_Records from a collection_
--- START ---

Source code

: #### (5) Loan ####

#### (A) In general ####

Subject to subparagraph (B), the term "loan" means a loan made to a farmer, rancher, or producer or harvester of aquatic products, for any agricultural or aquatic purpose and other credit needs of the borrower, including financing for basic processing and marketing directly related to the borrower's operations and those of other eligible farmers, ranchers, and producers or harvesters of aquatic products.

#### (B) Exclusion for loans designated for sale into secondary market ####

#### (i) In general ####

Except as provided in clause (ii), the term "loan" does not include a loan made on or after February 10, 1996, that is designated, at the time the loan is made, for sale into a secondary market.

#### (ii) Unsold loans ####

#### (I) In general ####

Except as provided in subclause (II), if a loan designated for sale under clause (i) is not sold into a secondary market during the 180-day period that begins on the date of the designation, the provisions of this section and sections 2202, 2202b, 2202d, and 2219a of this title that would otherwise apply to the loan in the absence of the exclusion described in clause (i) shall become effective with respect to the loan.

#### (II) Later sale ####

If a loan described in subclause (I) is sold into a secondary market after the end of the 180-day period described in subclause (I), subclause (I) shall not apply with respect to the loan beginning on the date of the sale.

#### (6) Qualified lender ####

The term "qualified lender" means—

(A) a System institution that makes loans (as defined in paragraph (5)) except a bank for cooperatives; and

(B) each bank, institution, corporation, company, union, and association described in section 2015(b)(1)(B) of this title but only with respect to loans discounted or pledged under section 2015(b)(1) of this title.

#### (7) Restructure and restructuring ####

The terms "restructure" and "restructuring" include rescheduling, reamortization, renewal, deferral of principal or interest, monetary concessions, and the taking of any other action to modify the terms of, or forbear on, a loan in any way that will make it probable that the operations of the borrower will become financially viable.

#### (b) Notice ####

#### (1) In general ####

--- END ---

_TASK DIRECTIONS_
From the line containing "#### (II) Later sale ####" to the last line above, repeat every line exactly and nothing else.

_TASK SOLUTION_
#### (II) Later sale ####

If a loan described in subclause (I) is sold into a secondary market after the end of the 180-day period described in subclause (I), subclause (I) shall not apply with respect to the loan beginning on the date of the sale.

#### (6) Qualified lender ####

The term "qualified lender" means—

(A) a System institution that makes loans (as defined in paragraph (5)) except a bank for cooperatives; and

(B) each bank, institution, corporation, company, union, and association described in section 2015(b)(1)(B) of this title but only with respect to loans discounted or pledged under section 2015(b)(1) of this title.

#### (7) Restructure and restructuring ####

The terms "restructure" and "restructuring" include rescheduling, reamortization, renewal, deferral of principal or interest, monetary concessions, and the taking of any other action to modify the terms of, or forbear on, a loan in any way that will make it probable that the operations of the borrower will become financially viable.

#### (b) Notice ####

#### (1) In general ####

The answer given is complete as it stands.